*INPUT FOR THIS TASK*

# # # # #

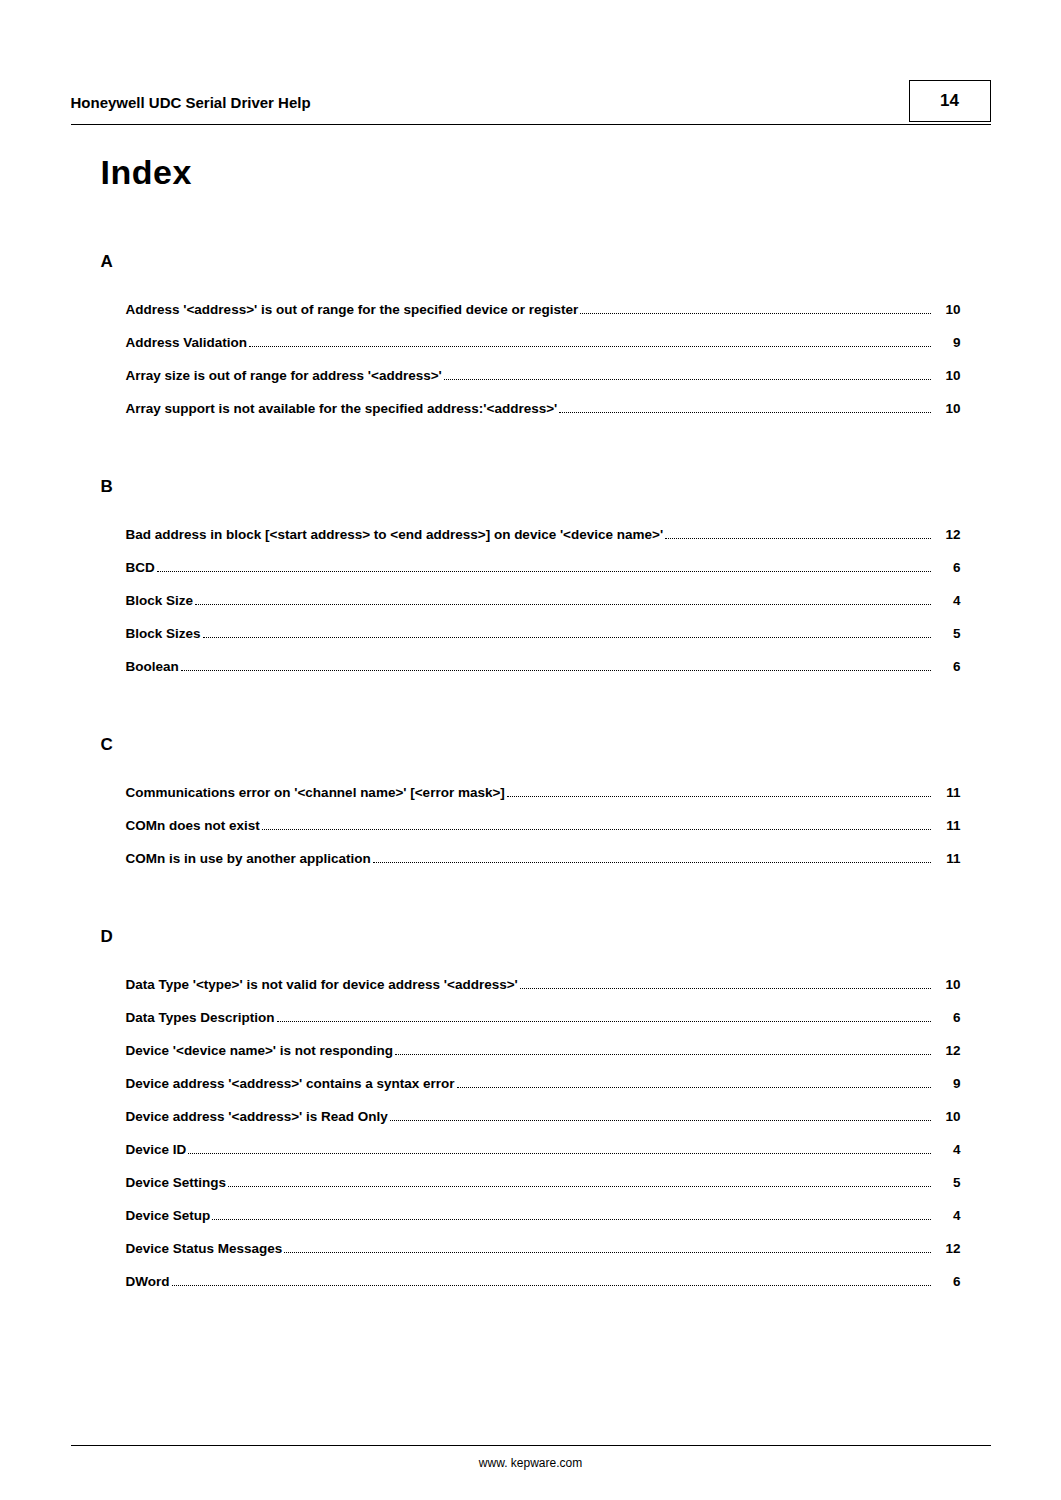Honeywell UDC Serial Driver Help
14
Index
A
Address '<address>' is out of range for the specified device or register 10
Address Validation 9
Array size is out of range for address '<address>' 10
Array support is not available for the specified address:'<address>' 10
B
Bad address in block [<start address> to <end address>] on device '<device name>' 12
BCD 6
Block Size 4
Block Sizes 5
Boolean 6
C
Communications error on '<channel name>' [<error mask>] 11
COMn does not exist 11
COMn is in use by another application 11
D
Data Type '<type>' is not valid for device address '<address>' 10
Data Types Description 6
Device '<device name>' is not responding 12
Device address '<address>' contains a syntax error 9
Device address '<address>' is Read Only 10
Device ID 4
Device Settings 5
Device Setup 4
Device Status Messages 12
DWord 6
www. kepware.com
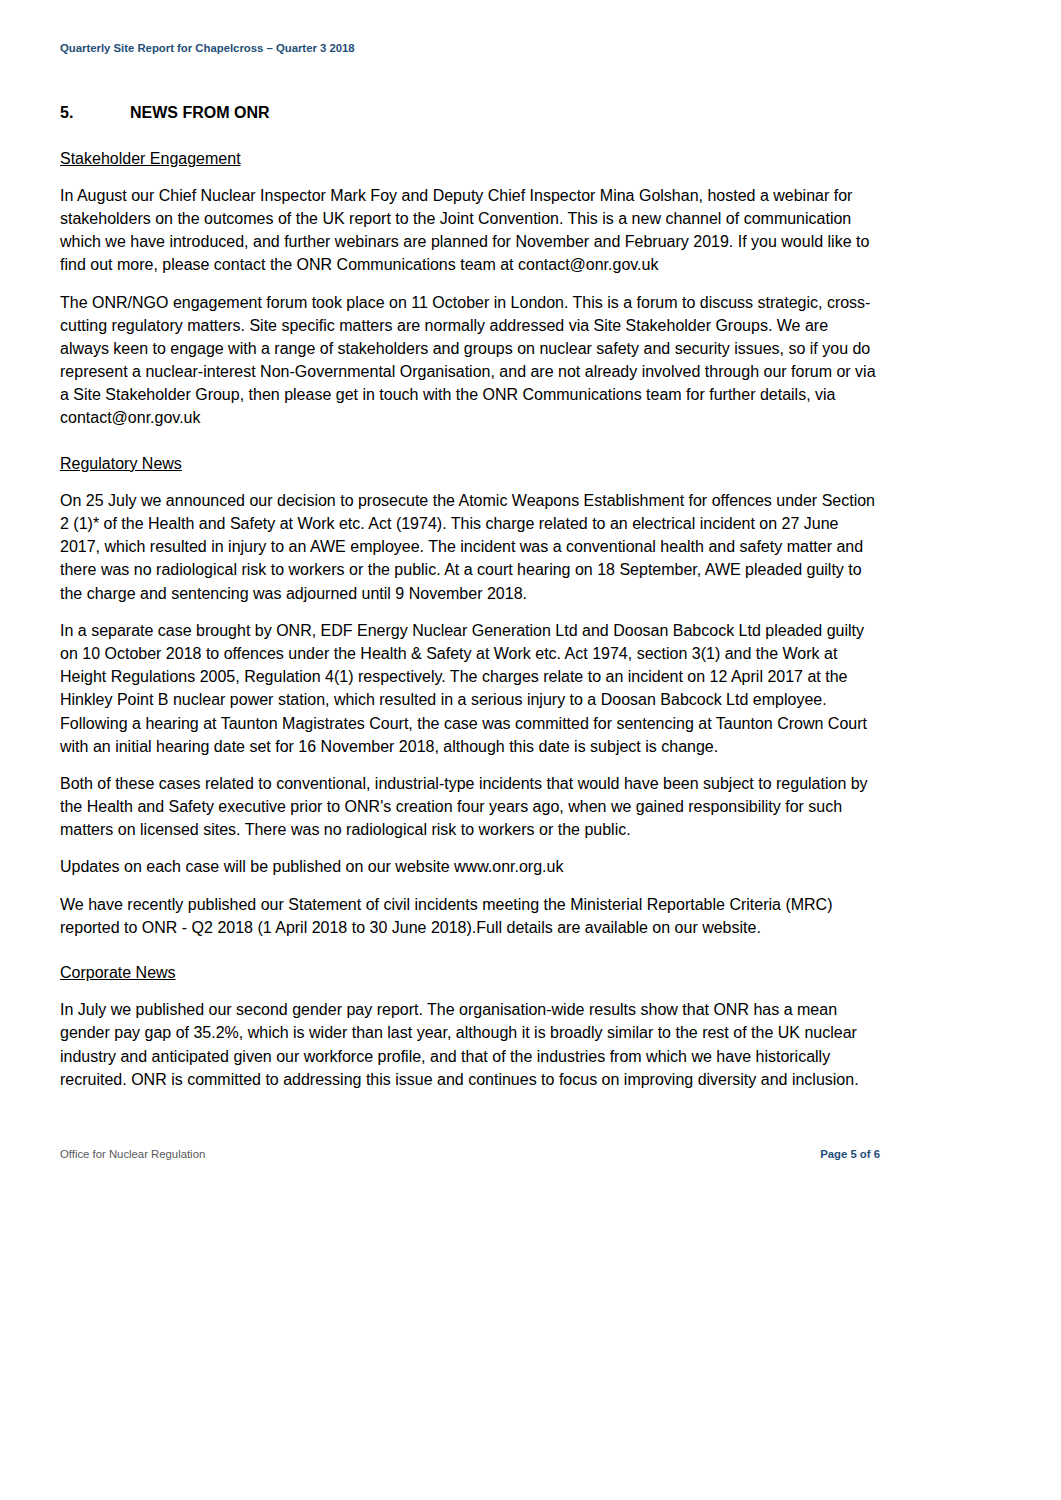Quarterly Site Report for Chapelcross – Quarter 3 2018
5. NEWS FROM ONR
Stakeholder Engagement
In August our Chief Nuclear Inspector Mark Foy and Deputy Chief Inspector Mina Golshan, hosted a webinar for stakeholders on the outcomes of the UK report to the Joint Convention. This is a new channel of communication which we have introduced, and further webinars are planned for November and February 2019. If you would like to find out more, please contact the ONR Communications team at contact@onr.gov.uk
The ONR/NGO engagement forum took place on 11 October in London. This is a forum to discuss strategic, cross-cutting regulatory matters. Site specific matters are normally addressed via Site Stakeholder Groups. We are always keen to engage with a range of stakeholders and groups on nuclear safety and security issues, so if you do represent a nuclear-interest Non-Governmental Organisation, and are not already involved through our forum or via a Site Stakeholder Group, then please get in touch with the ONR Communications team for further details, via contact@onr.gov.uk
Regulatory News
On 25 July we announced our decision to prosecute the Atomic Weapons Establishment for offences under Section 2 (1)* of the Health and Safety at Work etc. Act (1974). This charge related to an electrical incident on 27 June 2017, which resulted in injury to an AWE employee. The incident was a conventional health and safety matter and there was no radiological risk to workers or the public. At a court hearing on 18 September, AWE pleaded guilty to the charge and sentencing was adjourned until 9 November 2018.
In a separate case brought by ONR, EDF Energy Nuclear Generation Ltd and Doosan Babcock Ltd pleaded guilty on 10 October 2018 to offences under the Health & Safety at Work etc. Act 1974, section 3(1) and the Work at Height Regulations 2005, Regulation 4(1) respectively. The charges relate to an incident on 12 April 2017 at the Hinkley Point B nuclear power station, which resulted in a serious injury to a Doosan Babcock Ltd employee. Following a hearing at Taunton Magistrates Court, the case was committed for sentencing at Taunton Crown Court with an initial hearing date set for 16 November 2018, although this date is subject is change.
Both of these cases related to conventional, industrial-type incidents that would have been subject to regulation by the Health and Safety executive prior to ONR's creation four years ago, when we gained responsibility for such matters on licensed sites. There was no radiological risk to workers or the public.
Updates on each case will be published on our website www.onr.org.uk
We have recently published our Statement of civil incidents meeting the Ministerial Reportable Criteria (MRC) reported to ONR - Q2 2018 (1 April 2018 to 30 June 2018).Full details are available on our website.
Corporate News
In July we published our second gender pay report. The organisation-wide results show that ONR has a mean gender pay gap of 35.2%, which is wider than last year, although it is broadly similar to the rest of the UK nuclear industry and anticipated given our workforce profile, and that of the industries from which we have historically recruited. ONR is committed to addressing this issue and continues to focus on improving diversity and inclusion.
Office for Nuclear Regulation Page 5 of 6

# # # # #

*ACTION ITEM*
Would you print exactly, and only, the lines of the data above from the line with "Array size is" through the line with "Device '<device name>' is not responding 12", inclusive?

*ANSWER TO THIS EXERCISE*
Array size is out of range for address '<address>' 10
Array support is not available for the specified address:'<address>' 10
B
Bad address in block [<start address> to <end address>] on device '<device name>' 12
BCD 6
Block Size 4
Block Sizes 5
Boolean 6
C
Communications error on '<channel name>' [<error mask>] 11
COMn does not exist 11
COMn is in use by another application 11
D
Data Type '<type>' is not valid for device address '<address>' 10
Data Types Description 6
Device '<device name>' is not responding 12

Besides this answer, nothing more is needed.